- **Available records**:
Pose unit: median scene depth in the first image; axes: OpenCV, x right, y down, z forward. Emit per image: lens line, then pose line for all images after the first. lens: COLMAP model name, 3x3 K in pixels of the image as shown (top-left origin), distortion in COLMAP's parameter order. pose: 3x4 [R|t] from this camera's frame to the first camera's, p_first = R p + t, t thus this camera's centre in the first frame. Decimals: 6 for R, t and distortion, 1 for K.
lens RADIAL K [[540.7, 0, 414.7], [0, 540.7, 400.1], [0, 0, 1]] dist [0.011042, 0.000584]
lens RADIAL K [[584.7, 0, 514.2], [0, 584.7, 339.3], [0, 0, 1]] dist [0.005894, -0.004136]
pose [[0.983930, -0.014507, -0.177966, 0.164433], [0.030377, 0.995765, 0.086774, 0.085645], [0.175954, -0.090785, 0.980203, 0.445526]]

--

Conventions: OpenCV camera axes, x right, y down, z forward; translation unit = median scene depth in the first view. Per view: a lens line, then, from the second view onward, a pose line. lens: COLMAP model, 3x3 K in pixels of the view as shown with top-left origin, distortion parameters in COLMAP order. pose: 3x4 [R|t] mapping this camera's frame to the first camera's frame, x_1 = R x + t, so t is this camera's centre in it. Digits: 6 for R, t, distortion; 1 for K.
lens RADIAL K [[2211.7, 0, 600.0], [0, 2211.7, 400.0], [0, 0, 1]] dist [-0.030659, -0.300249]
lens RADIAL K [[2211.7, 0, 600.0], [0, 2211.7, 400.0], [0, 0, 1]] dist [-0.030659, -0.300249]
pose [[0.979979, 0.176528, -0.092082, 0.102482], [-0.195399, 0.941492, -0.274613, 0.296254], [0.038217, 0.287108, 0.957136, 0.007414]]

- **Problem details**:
Quote word for word the lines of data between the line holding "Pose unit: median" and the line holding "-0.090785, 0.980203, 0.445526]]", inclusive.

- **Result**:
Pose unit: median scene depth in the first image; axes: OpenCV, x right, y down, z forward. Emit per image: lens line, then pose line for all images after the first. lens: COLMAP model name, 3x3 K in pixels of the image as shown (top-left origin), distortion in COLMAP's parameter order. pose: 3x4 [R|t] from this camera's frame to the first camera's, p_first = R p + t, t thus this camera's centre in the first frame. Decimals: 6 for R, t and distortion, 1 for K.
lens RADIAL K [[540.7, 0, 414.7], [0, 540.7, 400.1], [0, 0, 1]] dist [0.011042, 0.000584]
lens RADIAL K [[584.7, 0, 514.2], [0, 584.7, 339.3], [0, 0, 1]] dist [0.005894, -0.004136]
pose [[0.983930, -0.014507, -0.177966, 0.164433], [0.030377, 0.995765, 0.086774, 0.085645], [0.175954, -0.090785, 0.980203, 0.445526]]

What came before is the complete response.